─── PASSAGE PROVIDED

July 21, 2022
UK Government releases draft legislation on new multinational top-up tax
The UK Government has released draft legislation on implementing the Pillar Two Income Inclusion Rule in the UK through the new multinational top-up tax.
The Government is committed to enacting legislation which is consistent with the objective of the OECD GloBE Model Rules and believes that the structure presented in the Model Rules is the most effective way to achieve this.
The Income Inclusion Rule is expected to apply to accounting periods commencing on or after 31 December 2023.
The Draft Legislation is open for comment until 14 September 2022. The UK Government will analyze the feedback it receives with a view to including the measures in the Finance Bill to be issued at the end of this year after the UK Budget.
On 20 July 2022, the United Kingdom (UK) Government released the summary of responses to the Organisation for Economic Co-operation and Development (OECD) Base Erosion and Profit Shifting (BEPS) Pillar Two consultation that closed on 4 April 2022. Alongside this, the UK Government also released draft legislation on the “Introduction of the new multinational top-up-tax” (the Draft Legislation).
The Draft Legislation builds on the Global Anti-Base Erosion (GloBE) Model Rules published by the OECD on 20 December 2021 which effectively provided governments with a template for legislating the global minimum tax rules. The Draft Legislation covers the application of the Income Inclusion Rule (IIR), however details on the timing and design of the UK’s Undertaxed Profits Rule (UTPR) are not included. An update on the UTPR is expected to be issued later, in light of wider developments internationally. The Draft Legislation confirms that the IIR is expected to apply to accounting periods commencing on or after 31 December 2023.
While we continue to work through the details of this release, this Alert summarizes the key observations from the various documents that have been released.
- The UK Government is committed to enacting legislation which is consistent with the objective of the GloBE Model Rules and believes that the structure presented in the Model Rules is the most effective way to achieve this.
- There are areas of the Model Rules where the application is uncertain or not as clear as it could be. As such the Government has sought to include further rules within the Draft Legislation which reflect the outcomes expressed in the OECD’s commentary to the Model Rules, where it was considered the Model Rules themselves were unclear.

──────

== INSTRUCTIONS FOR THE TASK ==
Copy out the alert on the UK's draft multinational top-up tax legislation in full, word for word.

─── GIVEN RECORDS

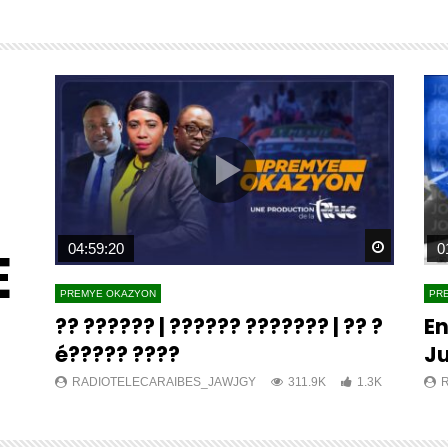
E
Watch Later
Watch L
04:59:20
0
PREMYE OKAZYON
PR
?? ?????? | ?????? ??????? | ?? ?
En
é????? ????
Ju
K
RADIOTELECARAIBES_JAWJGY
311.9K
1.3K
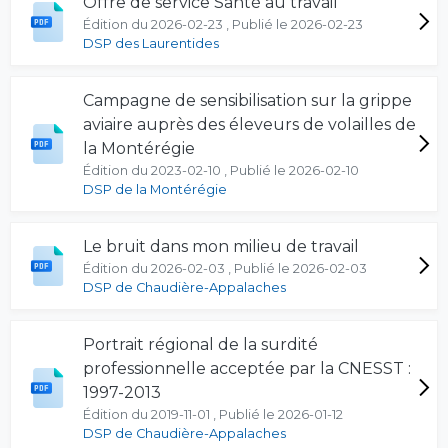
Offre de service Santé au travail
Édition du 2026-02-23 , Publié le 2026-02-23
DSP des Laurentides
Campagne de sensibilisation sur la grippe
aviaire auprès des éleveurs de volailles de
la Montérégie
Édition du 2023-02-10 , Publié le 2026-02-10
DSP de la Montérégie
Le bruit dans mon milieu de travail
Édition du 2026-02-03 , Publié le 2026-02-03
DSP de Chaudière-Appalaches
Portrait régional de la surdité
professionnelle acceptée par la CNESST :
1997-2013
Édition du 2019-11-01 , Publié le 2026-01-12
DSP de Chaudière-Appalaches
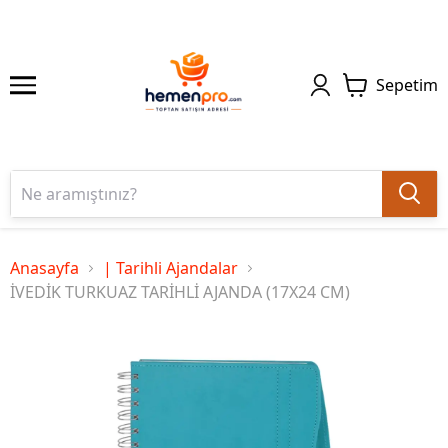
Sepetim
Anasayfa
| Tarihli Ajandalar
İVEDİK TURKUAZ TARİHLİ AJANDA (17X24 CM)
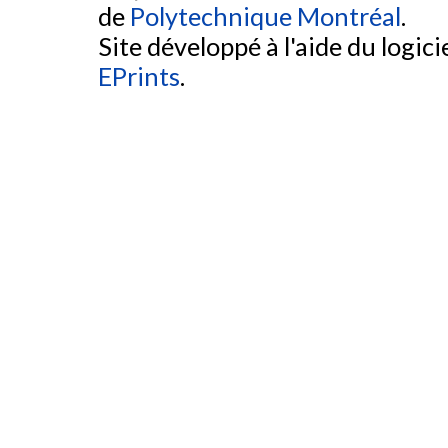
de
Polytechnique Montréal
.
Site développé à l'aide du logicie
EPrints
.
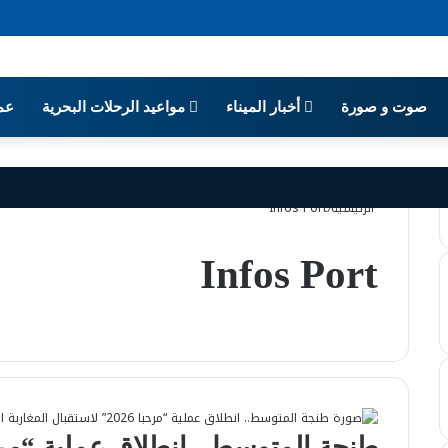
صوت و صورة
أخبار الميناء
مواعيد الرحلات البحرية
عمل
الرئيسية
/
Infos Port
Infos Port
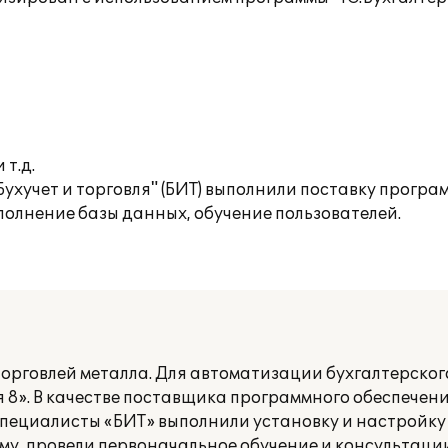
т.д.
хучет и торговля" (БИТ) выполнили поставку програм
полнение базы данных, обучение пользователей.
рговлей металла. Для автоматизации бухгалтерского
я 8». В качестве поставщика программного обеспечен
 Специалисты «БИТ» выполнили установку и настройк
му, провели первоначальное обучение и консультации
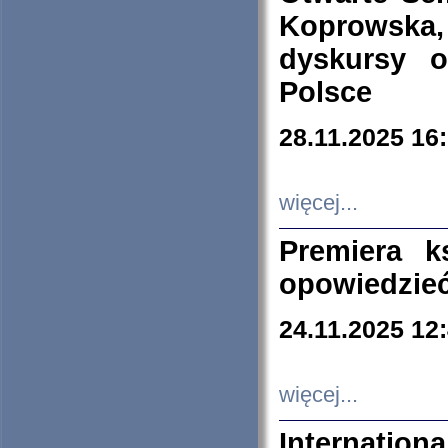
Koprowska
dyskursy 
Polsce
28.11.2025 16
więcej...
Premiera k
opowiedzieć
24.11.2025 12
więcej...
Internation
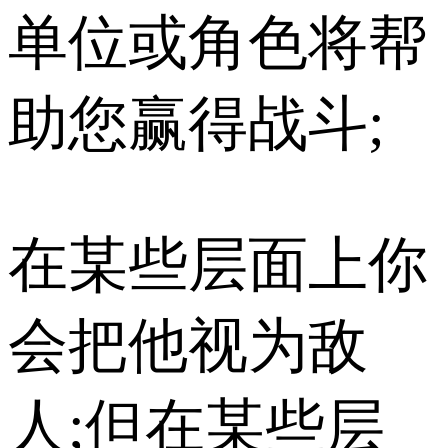
单位或角色将帮
助您赢得战斗;
在某些层面上你
会把他视为敌
人;但在某些层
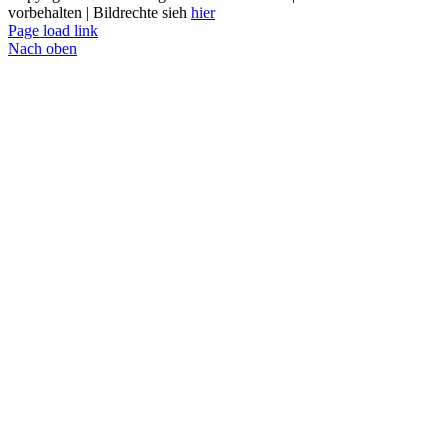
vorbehalten | Bildrechte sieh
hier
Page load link
Nach oben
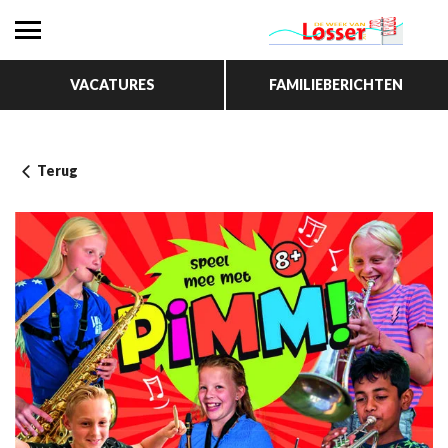
VACATURES
FAMILIEBERICHTEN
Terug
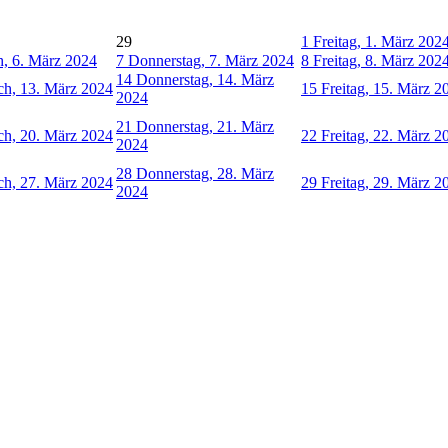
29
1
Freitag, 1. März 202
, 6. März 2024
7
Donnerstag, 7. März 2024
8
Freitag, 8. März 202
14
Donnerstag, 14. März
ch, 13. März 2024
15
Freitag, 15. März 2
2024
21
Donnerstag, 21. März
ch, 20. März 2024
22
Freitag, 22. März 2
2024
28
Donnerstag, 28. März
ch, 27. März 2024
29
Freitag, 29. März 2
2024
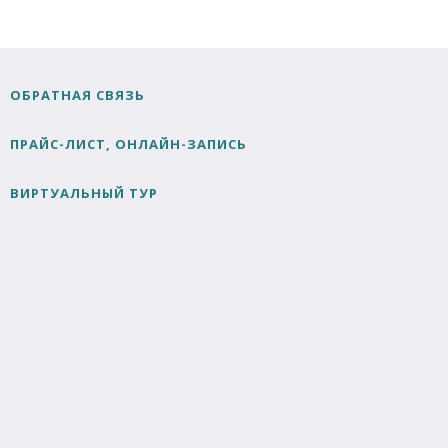
ОБРАТНАЯ СВЯЗЬ
ПРАЙС-ЛИСТ, ОНЛАЙН-ЗАПИСЬ
ВИРТУАЛЬНЫЙ ТУР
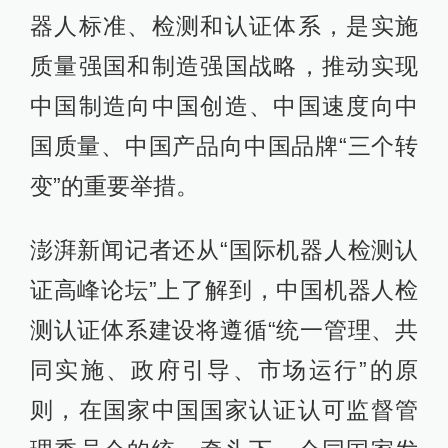
器人标准、检测和认证体系，是实施
质量强国和制造强国战略，推动实现
中国制造向中国创造、中国速度向中
国质量、中国产品向中国品牌“三个转
变”的重要举措。
澎湃新闻记者还从“国际机器人检测认
证高峰论坛”上了解到，中国机器人检
测认证体系建设将遵循“统一管理、共
同实施、政府引导、市场运行”的原
则，在国家中国国家认证认可监督管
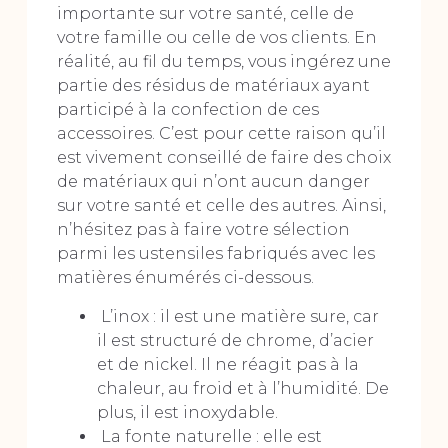
importante sur votre santé, celle de
votre famille ou celle de vos clients. En
réalité, au fil du temps, vous ingérez une
partie des résidus de matériaux ayant
participé à la confection de ces
accessoires. C’est pour cette raison qu’il
est vivement conseillé de faire des choix
de matériaux qui n’ont aucun danger
sur votre santé et celle des autres. Ainsi,
n’hésitez pas à faire votre sélection
parmi les ustensiles fabriqués avec les
matières énumérés ci-dessous.
L’inox : il est une matière sure, car
il est structuré de chrome, d’acier
et de nickel. Il ne réagit pas à la
chaleur, au froid et à l’humidité. De
plus, il est inoxydable.
La fonte naturelle : elle est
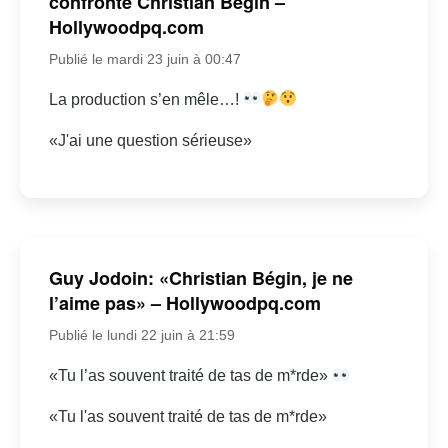
confronte Christian Bégin –
Hollywoodpq.com
Publié le mardi 23 juin à 00:47
La production s’en mêle…!
«J'ai une question sérieuse»
Guy Jodoin: «Christian Bégin, je ne
l’aime pas» – Hollywoodpq.com
Publié le lundi 22 juin à 21:59
«Tu l’as souvent traité de tas de m*rde»
«Tu l'as souvent traité de tas de m*rde»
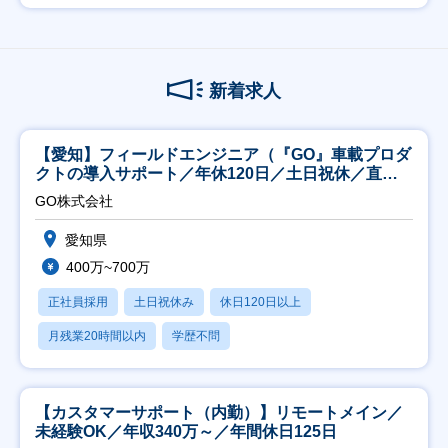
新着求人
【愛知】フィールドエンジニア（『GO』車載プロダ
クトの導入サポート／年休120日／土日祝休／直行
直帰
GO株式会社
愛知県
400万~700万
正社員採用
土日祝休み
休日120日以上
月残業20時間以内
学歴不問
【カスタマーサポート（内勤）】リモートメイン／
未経験OK／年収340万～／年間休日125日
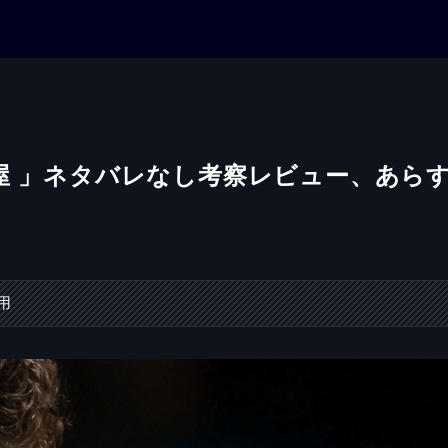
屋 」ネタバレなし考察レビュー、あら
用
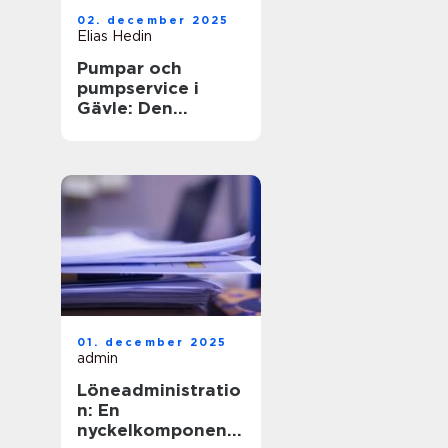
02. december 2025
Elias Hedin
Pumpar och
pumpservice i
Gävle: Den
optimala
lösningen för ditt
behov
01. december 2025
admin
Löneadministratio
n: En
nyckelkomponent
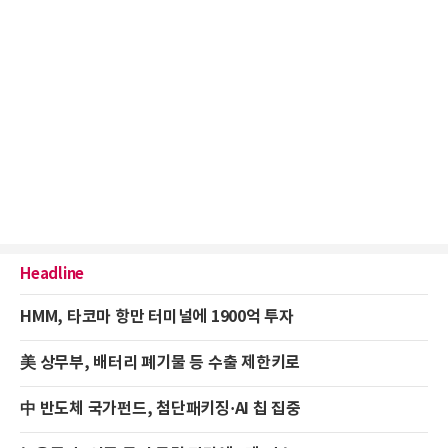
Headline
HMM, 타코마 항만 터미널에 1900억 투자
美 상무부, 배터리 폐기물 등 수출 제한키로
中 반도체 국가펀드, 첨단패키징·AI 칩 집중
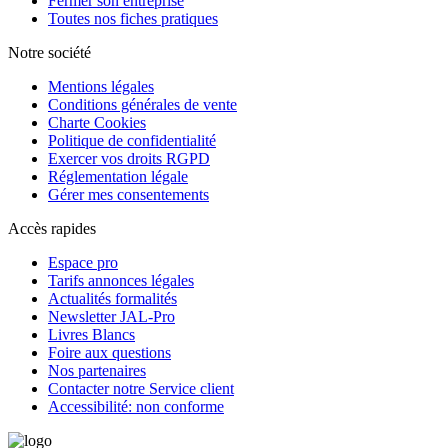
Fermer son entreprise
Toutes nos fiches pratiques
Notre société
Mentions légales
Conditions générales de vente
Charte Cookies
Politique de confidentialité
Exercer vos droits RGPD
Réglementation légale
Gérer mes consentements
Accès rapides
Espace pro
Tarifs annonces légales
Actualités formalités
Newsletter JAL-Pro
Livres Blancs
Foire aux questions
Nos partenaires
Contacter notre Service client
Accessibilité: non conforme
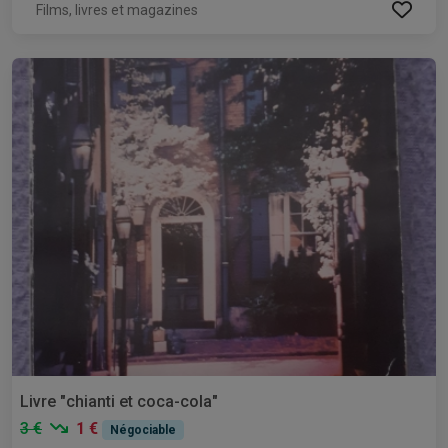
Films, livres et magazines
Livre "chianti et coca-cola"
3 €
1 €
Négociable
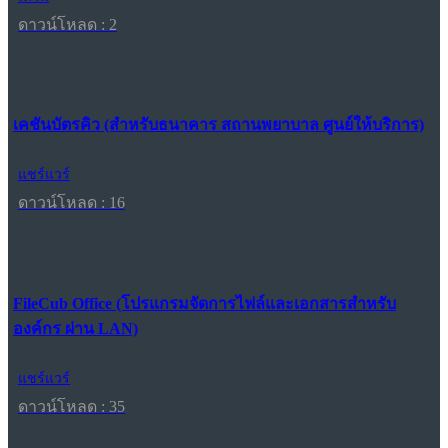
ดาวน์โหลด : 2
เคชันบัตรคิว (สำหรับธนาคาร สถานพยาบาล ศูนย์ให้บริการ)
แชร์แวร์
ดาวน์โหลด : 16
FileCub Office (โปรแกรมจัดการไฟล์และเอกสารสำหรับ
องค์กร ผ่าน LAN)
แชร์แวร์
ดาวน์โหลด : 35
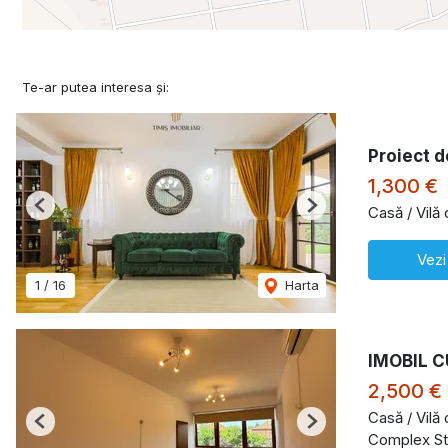
Te-ar putea interesa și:
Proiect d
1,300 €
Casă / Vilă
Previous
Next
Vezi
1
/
16
Harta
IMOBIL C
2,500 €
Casă / Vilă
Previous
Next
Complex St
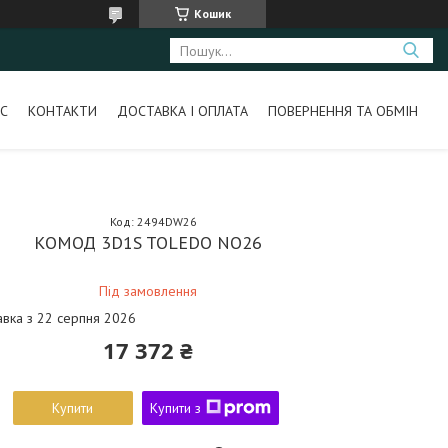
Кошик
С
КОНТАКТИ
ДОСТАВКА І ОПЛАТА
ПОВЕРНЕННЯ ТА ОБМІН
Код:
2494DW26
КОМОД 3D1S TOLEDO NO26
Під замовлення
авка з 22 серпня 2026
17 372 ₴
Купити
Купити з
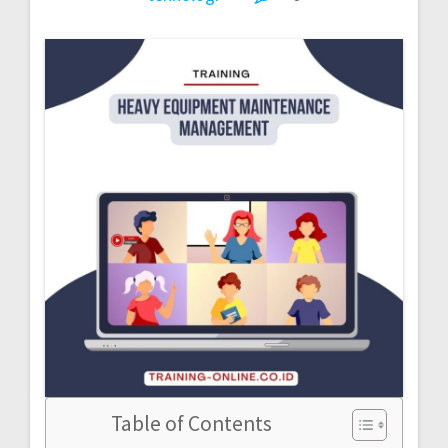
Table of Contents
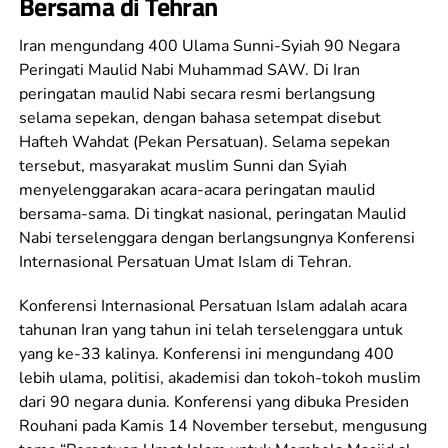
Bersama di Tehran
Iran mengundang 400 Ulama Sunni-Syiah 90 Negara
Peringati Maulid Nabi Muhammad SAW. Di Iran
peringatan maulid Nabi secara resmi berlangsung
selama sepekan, dengan bahasa setempat disebut
Hafteh Wahdat (Pekan Persatuan). Selama sepekan
tersebut, masyarakat muslim Sunni dan Syiah
menyelenggarakan acara-acara peringatan maulid
bersama-sama. Di tingkat nasional, peringatan Maulid
Nabi terselenggara dengan berlangsungnya Konferensi
Internasional Persatuan Umat Islam di Tehran.
Konferensi Internasional Persatuan Islam adalah acara
tahunan Iran yang tahun ini telah terselenggara untuk
yang ke-33 kalinya. Konferensi ini mengundang 400
lebih ulama, politisi, akademisi dan tokoh-tokoh muslim
dari 90 negara dunia. Konferensi yang dibuka Presiden
Rouhani pada Kamis 14 November tersebut, mengusung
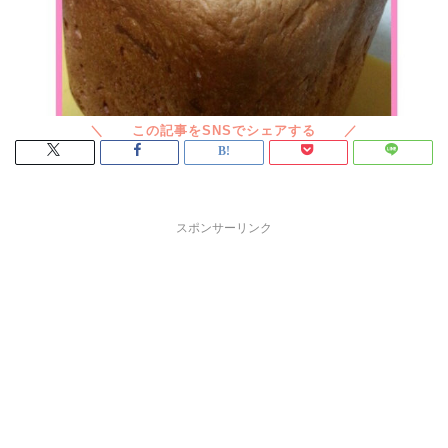
スポンサーリンク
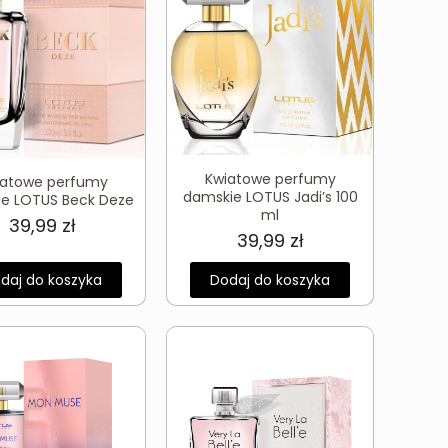
Kwiatowe perfumy
iatowe perfumy
damskie LOTUS Jadi’s 100
e LOTUS Beck Deze
ml
39,99
zł
39,99
zł
daj do koszyka
Dodaj do koszyka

──────

== THE ANSWER ==
July 21, 2022
UK Government releases draft legislation on new multinational top-up tax
The UK Government has released draft legislation on implementing the Pillar Two Income Inclusion Rule in the UK through the new multinational top-up tax.
The Government is committed to enacting legislation which is consistent with the objective of the OECD GloBE Model Rules and believes that the structure presented in the Model Rules is the most effective way to achieve this.
The Income Inclusion Rule is expected to apply to accounting periods commencing on or after 31 December 2023.
The Draft Legislation is open for comment until 14 September 2022. The UK Government will analyze the feedback it receives with a view to including the measures in the Finance Bill to be issued at the end of this year after the UK Budget.
On 20 July 2022, the United Kingdom (UK) Government released the summary of responses to the Organisation for Economic Co-operation and Development (OECD) Base Erosion and Profit Shifting (BEPS) Pillar Two consultation that closed on 4 April 2022. Alongside this, the UK Government also released draft legislation on the “Introduction of the new multinational top-up-tax” (the Draft Legislation).
The Draft Legislation builds on the Global Anti-Base Erosion (GloBE) Model Rules published by the OECD on 20 December 2021 which effectively provided governments with a template for legislating the global minimum tax rules. The Draft Legislation covers the application of the Income Inclusion Rule (IIR), however details on the timing and design of the UK’s Undertaxed Profits Rule (UTPR) are not included. An update on the UTPR is expected to be issued later, in light of wider developments internationally. The Draft Legislation confirms that the IIR is expected to apply to accounting periods commencing on or after 31 December 2023.
While we continue to work through the details of this release, this Alert summarizes the key observations from the various documents that have been released.
- The UK Government is committed to enacting legislation which is consistent with the objective of the GloBE Model Rules and believes that the structure presented in the Model Rules is the most effective way to achieve this.
- There are areas of the Model Rules where the application is uncertain or not as clear as it could be. As such the Government has sought to include further rules within the Draft Legislation which reflect the outcomes expressed in the OECD’s commentary to the Model Rules, where it was considered the Model Rules themselves were unclear.